#### What is required
Which of the rows below contain the word "snow"? Pull out every such row and copy it unchanged.
[begin Records provided]
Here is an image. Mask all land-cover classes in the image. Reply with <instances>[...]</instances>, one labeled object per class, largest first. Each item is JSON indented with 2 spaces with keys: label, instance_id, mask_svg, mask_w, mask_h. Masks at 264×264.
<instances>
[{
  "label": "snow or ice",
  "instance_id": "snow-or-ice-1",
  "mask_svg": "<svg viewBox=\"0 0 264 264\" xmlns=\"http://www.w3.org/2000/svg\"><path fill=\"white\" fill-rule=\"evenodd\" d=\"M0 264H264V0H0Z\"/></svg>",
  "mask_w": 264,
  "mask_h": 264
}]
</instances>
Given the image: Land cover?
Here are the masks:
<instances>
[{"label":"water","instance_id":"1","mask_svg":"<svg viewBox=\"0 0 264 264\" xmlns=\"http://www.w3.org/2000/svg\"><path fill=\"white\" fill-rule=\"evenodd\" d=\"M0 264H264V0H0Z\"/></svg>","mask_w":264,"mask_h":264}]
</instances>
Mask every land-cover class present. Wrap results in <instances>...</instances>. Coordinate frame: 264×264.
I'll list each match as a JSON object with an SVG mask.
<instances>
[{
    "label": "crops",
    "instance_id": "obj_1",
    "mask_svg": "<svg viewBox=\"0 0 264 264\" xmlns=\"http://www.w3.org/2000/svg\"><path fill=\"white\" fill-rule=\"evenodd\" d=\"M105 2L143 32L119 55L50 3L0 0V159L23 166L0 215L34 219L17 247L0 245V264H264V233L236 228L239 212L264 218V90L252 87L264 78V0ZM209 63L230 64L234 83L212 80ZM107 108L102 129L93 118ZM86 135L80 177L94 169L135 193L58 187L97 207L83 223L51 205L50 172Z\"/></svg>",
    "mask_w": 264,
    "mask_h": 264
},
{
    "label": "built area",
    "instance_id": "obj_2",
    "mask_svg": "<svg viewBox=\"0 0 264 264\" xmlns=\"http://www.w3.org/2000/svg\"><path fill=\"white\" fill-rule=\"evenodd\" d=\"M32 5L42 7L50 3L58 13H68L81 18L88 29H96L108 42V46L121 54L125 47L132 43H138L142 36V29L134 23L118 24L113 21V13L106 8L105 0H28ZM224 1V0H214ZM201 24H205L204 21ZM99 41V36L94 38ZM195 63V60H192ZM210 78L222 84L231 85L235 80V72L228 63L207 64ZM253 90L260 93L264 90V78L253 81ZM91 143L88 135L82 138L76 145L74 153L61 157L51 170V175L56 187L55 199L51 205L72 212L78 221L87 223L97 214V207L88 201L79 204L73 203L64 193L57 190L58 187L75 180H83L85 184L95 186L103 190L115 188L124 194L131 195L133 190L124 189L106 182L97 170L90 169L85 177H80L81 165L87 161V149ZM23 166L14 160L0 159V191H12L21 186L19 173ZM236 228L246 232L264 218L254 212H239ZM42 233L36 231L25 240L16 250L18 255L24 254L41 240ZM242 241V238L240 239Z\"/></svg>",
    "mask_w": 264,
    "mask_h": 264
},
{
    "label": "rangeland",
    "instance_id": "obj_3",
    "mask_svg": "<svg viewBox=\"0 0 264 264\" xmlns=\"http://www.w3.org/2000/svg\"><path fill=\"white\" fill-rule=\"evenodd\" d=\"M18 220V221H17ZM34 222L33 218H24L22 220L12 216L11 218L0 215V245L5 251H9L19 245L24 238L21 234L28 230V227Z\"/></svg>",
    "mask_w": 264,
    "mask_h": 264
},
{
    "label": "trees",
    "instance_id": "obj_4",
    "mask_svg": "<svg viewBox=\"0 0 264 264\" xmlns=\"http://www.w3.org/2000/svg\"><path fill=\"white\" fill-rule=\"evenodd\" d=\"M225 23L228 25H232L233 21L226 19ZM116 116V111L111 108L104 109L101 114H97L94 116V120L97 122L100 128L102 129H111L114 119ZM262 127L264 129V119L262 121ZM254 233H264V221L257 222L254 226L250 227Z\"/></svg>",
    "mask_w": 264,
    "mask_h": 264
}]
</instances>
[end Records provided]
#### Final result
  "label": "snow or ice",
  "instance_id": "snow-or-ice-1",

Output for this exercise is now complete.